#### ENTRIES SHOWN
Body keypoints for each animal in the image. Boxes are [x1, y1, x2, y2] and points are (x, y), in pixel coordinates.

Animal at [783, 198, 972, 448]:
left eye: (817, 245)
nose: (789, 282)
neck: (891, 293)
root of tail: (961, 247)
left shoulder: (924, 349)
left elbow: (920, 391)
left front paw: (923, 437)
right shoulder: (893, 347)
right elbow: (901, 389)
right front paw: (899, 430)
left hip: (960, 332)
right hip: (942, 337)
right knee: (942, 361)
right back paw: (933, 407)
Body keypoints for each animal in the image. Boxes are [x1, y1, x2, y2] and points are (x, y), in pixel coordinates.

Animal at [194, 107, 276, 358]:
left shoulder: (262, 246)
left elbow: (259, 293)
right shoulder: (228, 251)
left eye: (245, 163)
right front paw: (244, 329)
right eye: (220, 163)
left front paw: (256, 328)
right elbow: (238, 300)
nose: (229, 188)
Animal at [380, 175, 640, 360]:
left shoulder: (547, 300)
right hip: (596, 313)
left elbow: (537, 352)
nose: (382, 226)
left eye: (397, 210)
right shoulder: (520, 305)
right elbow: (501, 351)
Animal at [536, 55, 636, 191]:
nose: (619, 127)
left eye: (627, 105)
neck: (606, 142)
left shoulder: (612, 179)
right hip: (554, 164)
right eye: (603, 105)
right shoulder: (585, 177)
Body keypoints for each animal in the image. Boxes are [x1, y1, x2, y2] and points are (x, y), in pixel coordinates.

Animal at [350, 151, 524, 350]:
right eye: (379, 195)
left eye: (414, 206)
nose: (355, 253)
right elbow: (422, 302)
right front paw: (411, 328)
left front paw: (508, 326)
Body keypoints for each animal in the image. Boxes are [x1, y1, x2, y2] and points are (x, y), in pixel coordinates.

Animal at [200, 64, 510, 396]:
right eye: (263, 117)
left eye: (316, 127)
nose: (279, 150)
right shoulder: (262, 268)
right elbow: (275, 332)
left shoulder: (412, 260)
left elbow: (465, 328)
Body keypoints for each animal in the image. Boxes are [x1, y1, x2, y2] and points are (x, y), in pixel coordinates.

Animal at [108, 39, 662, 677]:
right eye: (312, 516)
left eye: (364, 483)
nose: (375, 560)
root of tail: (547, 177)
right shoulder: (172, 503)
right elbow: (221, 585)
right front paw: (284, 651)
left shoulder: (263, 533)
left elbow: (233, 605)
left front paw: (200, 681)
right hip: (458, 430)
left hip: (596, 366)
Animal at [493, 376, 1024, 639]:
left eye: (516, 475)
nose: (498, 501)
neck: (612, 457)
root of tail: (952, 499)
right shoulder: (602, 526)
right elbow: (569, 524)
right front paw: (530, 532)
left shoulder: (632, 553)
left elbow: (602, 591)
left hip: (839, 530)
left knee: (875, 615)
########
EXERCISE GOAL
Using the records above, report how many lines include "nose", with no words around the number.

PROBLEM SOLUTION
8